[Structured pose outputs]
□ □ □ □
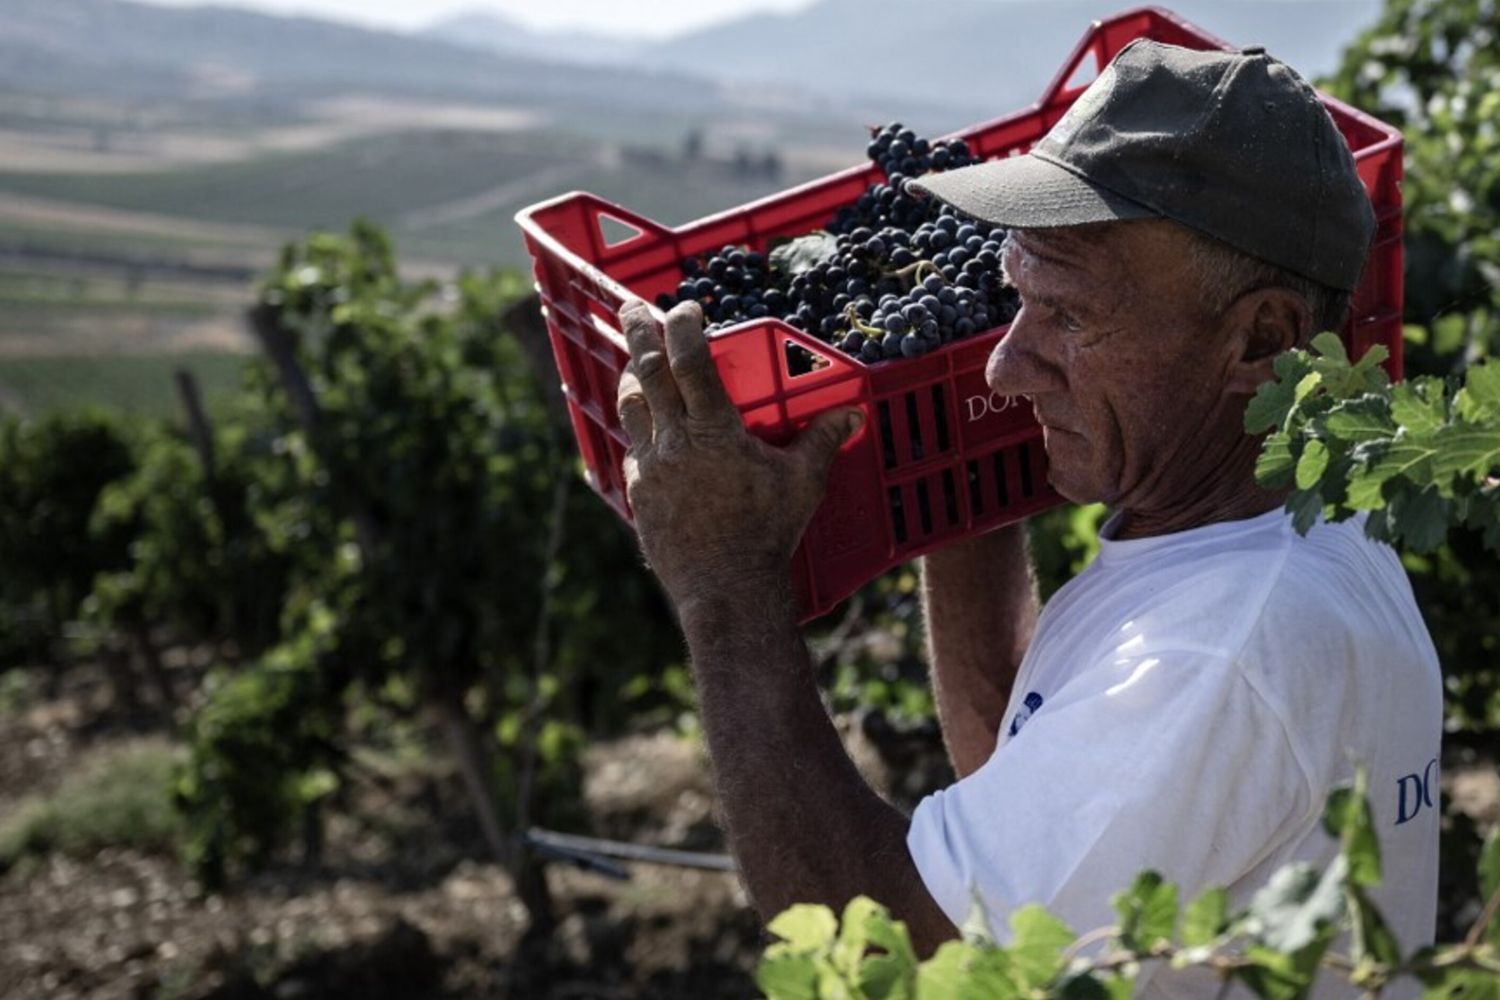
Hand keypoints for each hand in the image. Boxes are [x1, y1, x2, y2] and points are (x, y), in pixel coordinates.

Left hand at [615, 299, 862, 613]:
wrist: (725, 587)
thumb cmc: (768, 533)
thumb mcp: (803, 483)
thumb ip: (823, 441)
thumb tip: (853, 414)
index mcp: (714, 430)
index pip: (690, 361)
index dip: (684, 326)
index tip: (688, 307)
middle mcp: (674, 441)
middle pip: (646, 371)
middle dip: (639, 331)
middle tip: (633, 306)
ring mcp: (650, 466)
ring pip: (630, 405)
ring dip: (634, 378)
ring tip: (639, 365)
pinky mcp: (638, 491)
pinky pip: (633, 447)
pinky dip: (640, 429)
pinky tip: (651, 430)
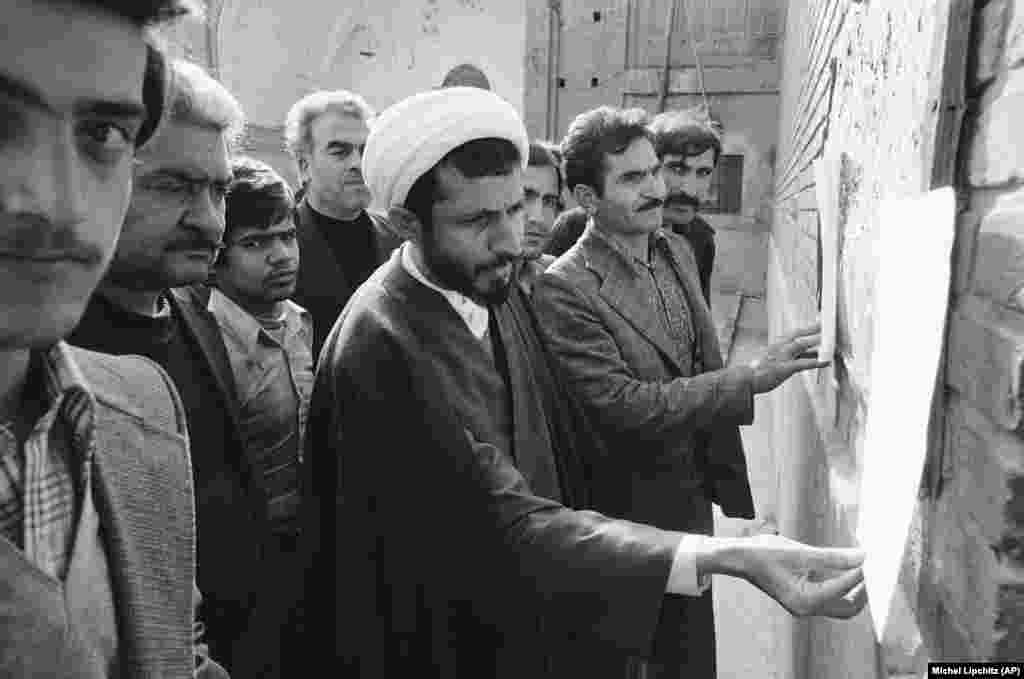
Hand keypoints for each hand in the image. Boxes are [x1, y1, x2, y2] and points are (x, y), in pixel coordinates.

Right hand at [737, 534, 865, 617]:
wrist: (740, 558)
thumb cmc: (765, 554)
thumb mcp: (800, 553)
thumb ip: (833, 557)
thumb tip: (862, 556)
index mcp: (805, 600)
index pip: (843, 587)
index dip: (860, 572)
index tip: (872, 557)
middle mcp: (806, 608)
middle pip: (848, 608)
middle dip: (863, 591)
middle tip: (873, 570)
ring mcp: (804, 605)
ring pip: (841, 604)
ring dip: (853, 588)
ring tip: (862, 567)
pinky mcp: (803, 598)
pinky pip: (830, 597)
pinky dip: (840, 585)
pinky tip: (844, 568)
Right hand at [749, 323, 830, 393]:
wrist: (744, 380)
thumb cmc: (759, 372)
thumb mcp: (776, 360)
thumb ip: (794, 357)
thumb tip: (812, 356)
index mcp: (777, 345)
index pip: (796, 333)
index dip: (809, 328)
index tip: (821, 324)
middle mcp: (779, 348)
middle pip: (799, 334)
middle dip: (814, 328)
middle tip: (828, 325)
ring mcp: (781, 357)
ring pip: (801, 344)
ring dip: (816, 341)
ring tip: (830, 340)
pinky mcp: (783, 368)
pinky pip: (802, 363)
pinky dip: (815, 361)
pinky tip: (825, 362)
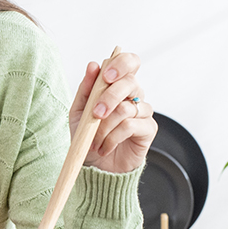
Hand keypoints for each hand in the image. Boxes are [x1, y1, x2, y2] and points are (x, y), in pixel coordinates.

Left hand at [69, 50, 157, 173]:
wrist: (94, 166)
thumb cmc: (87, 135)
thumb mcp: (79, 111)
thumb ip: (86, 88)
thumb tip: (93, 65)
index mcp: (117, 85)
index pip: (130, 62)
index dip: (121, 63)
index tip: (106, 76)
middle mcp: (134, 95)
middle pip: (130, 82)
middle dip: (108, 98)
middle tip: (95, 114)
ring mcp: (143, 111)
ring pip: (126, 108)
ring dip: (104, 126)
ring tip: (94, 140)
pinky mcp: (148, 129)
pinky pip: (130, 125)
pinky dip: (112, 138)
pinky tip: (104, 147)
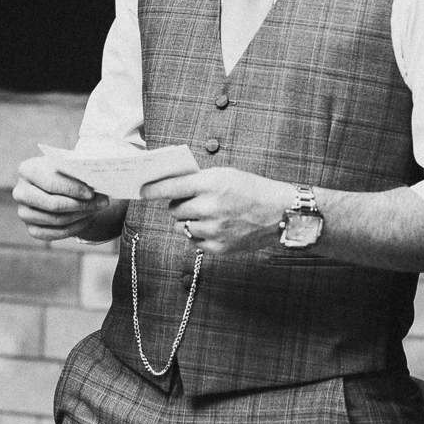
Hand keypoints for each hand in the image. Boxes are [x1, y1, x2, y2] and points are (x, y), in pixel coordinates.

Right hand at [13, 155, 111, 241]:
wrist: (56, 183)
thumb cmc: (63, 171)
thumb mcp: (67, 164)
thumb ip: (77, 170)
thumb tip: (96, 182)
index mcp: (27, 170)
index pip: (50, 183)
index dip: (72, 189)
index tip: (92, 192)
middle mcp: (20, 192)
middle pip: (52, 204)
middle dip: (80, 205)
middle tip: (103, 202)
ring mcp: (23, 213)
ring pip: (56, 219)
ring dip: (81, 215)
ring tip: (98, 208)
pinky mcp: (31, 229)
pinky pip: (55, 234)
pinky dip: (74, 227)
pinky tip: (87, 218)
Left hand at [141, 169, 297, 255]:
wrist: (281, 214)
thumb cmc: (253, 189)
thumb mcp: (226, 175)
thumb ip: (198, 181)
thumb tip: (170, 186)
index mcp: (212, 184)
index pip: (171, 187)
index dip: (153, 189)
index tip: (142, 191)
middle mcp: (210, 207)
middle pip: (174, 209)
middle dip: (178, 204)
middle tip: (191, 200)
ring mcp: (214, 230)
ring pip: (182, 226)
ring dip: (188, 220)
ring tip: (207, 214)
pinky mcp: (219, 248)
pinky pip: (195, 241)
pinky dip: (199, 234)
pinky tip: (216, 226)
□ □ □ □
* Activity
Please return, exactly as written, the lines from the first line of the records above through the line containing "wrist: (740, 558)", both included, leaving out any pictures.

* Written answer
Hand keypoints for each hand in the image. Boxes are [x1, y1, x2, y2] and points are (x, y), in pixel coordinates.

Left hand at [615, 299, 862, 613]:
wrist: (725, 587)
thumb cmc: (768, 533)
thumb mcp: (803, 483)
thumb ip: (823, 441)
thumb tip: (853, 414)
index mcp: (714, 430)
index pip: (690, 361)
index dip: (684, 326)
index tip: (688, 307)
middle mcp: (674, 441)
middle pip: (646, 371)
middle dip: (639, 331)
middle tip: (633, 306)
ring mcp: (650, 466)
ring pip: (630, 405)
ring dip: (634, 378)
ring tip: (639, 365)
pinky mcp: (638, 491)
pinky pip: (633, 447)
pinky dip: (640, 429)
pinky tip: (651, 430)
Hand keypoints for each hand in the image. Boxes are [x1, y1, x2, y2] and points are (x, y), in pixel coordinates.

Right hand at [737, 534, 865, 617]:
wrist: (740, 558)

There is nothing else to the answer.